Experiment with local/hosted LLMs. Build datasets for fine-tuning, benchmarking, and more.
A playground that gives you full control over the contents of a chat conversation: add, remove and edit messages (system, user and assistant) and shape the flow of the conversation to be exactly what you need. This flexibility allows you to do some interesting things, such as:
- Start a conversation with a large reasoning model, and then switch over to a smaller model that will now mimic the reasoning steps in the previous conversations (in-context learning)
- Provide a prefix for the model's response, nudging it in a desired direction.
- Other things that I haven't thought of yet.
You also get some nice-to-have features:
- A basic code interpreter implementation that can execute Python code
- The ability to freeze conversations and use them as few-shot examples to generate even more good conversations.
- Save and load preset model configs.
Coming soon:
- Specify tools for function calling
You can run open-playground locally using Docker.
The playground uses ollama to interact with local LLMs. Support for proprietary, hosted models is coming soon.
If you already have ollama running on your machine, you can spin up an instance of the playground with:
# Create db file to persist data outside the container
touch playground.db
docker run \
--name open-playground \
--add-host=host.docker.internal:host-gateway \
-p 3000:3000 \
-e OLLAMA_HOST=http://host.docker.internal:11434 \ # Assuming ollama is running on port 11434
-v ./playground.db:/app/playground.db \
ghcr.io/prvnsmpth/open-playground:latest
and then go to http://localhost:3000.
You can run the playground with ollama using Docker Compose:
git clone https://github.com/prvnsmpth/open-playground.git
cd open-playground
# If you have an nvidia GPU:
docker compose -f compose.yaml -f compose.gpu.yaml up -d
# If you don't
docker compose up -d
and once again, the playground is served at http://localhost:3000.
I built this for myself while experimenting with local LLMs, trying to generate data for fine-tuning them to perform specific tasks.

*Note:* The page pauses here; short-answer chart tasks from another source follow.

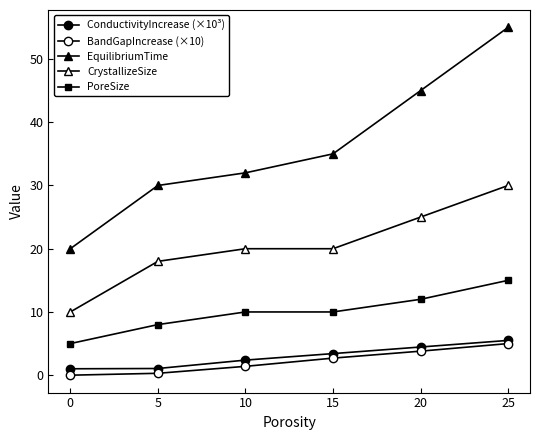

What is the greatest value displayed?

55.0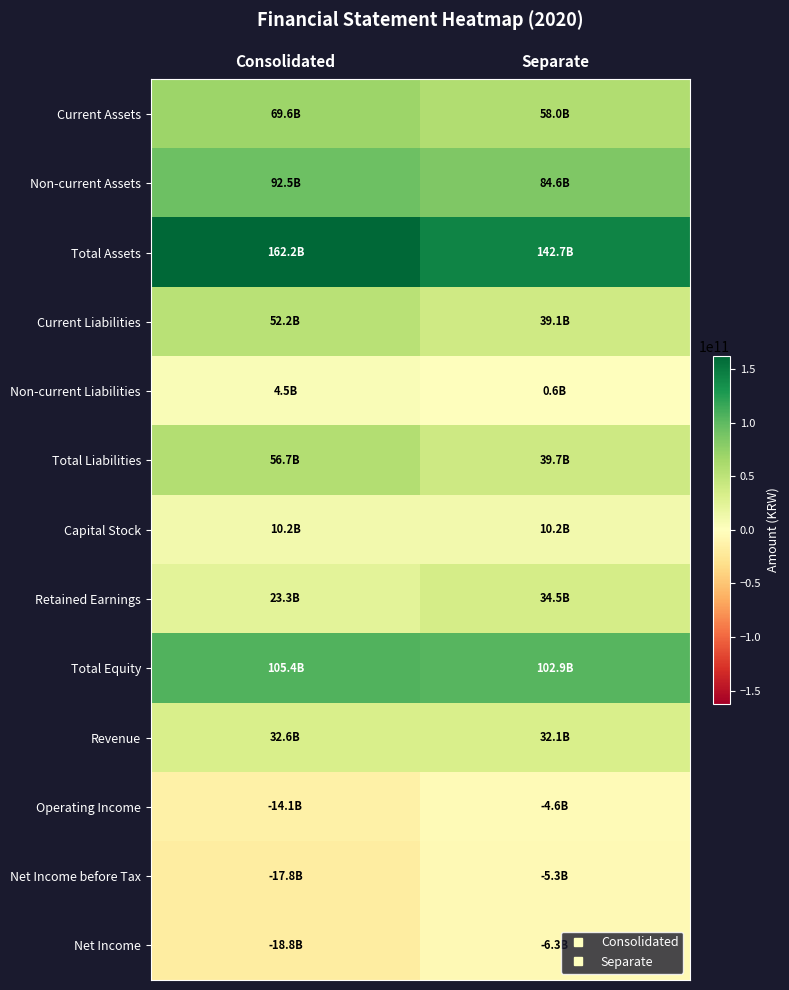

At Separate, list the series in order from largest to smallest.

Total Assets, Total Equity, Non-current Assets, Current Assets, Total Liabilities, Current Liabilities, Retained Earnings, Revenue, Capital Stock, Non-current Liabilities, Operating Income, Net Income before Tax, Net Income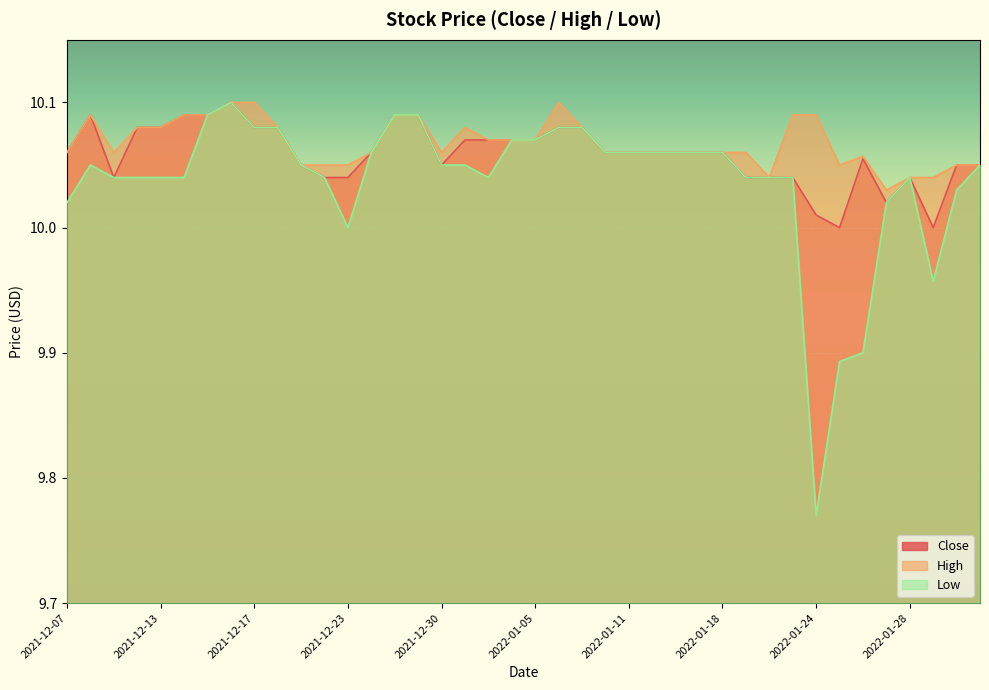

How many distinct data groups are displayed?

3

Small, local models have shown great promise, e.g., deepscaler:1.5b achieves o1-preview level performance. It stands to reason that these models can also be trained to perform other specific, narrow tasks - e.g., making use of an API to take actions on various apps. If we can produce a high-quality training dataset of (user query, expected API request) pairs, we might be able to build an "AI agent" fine-tuned to that specific app.
This project aims to help with the first step in this endeavor - generating high-quality training data. The eventual goal is to be able to hand-craft a few good examples using the playground, and then have local models use them as few-shot examples to generate more training data.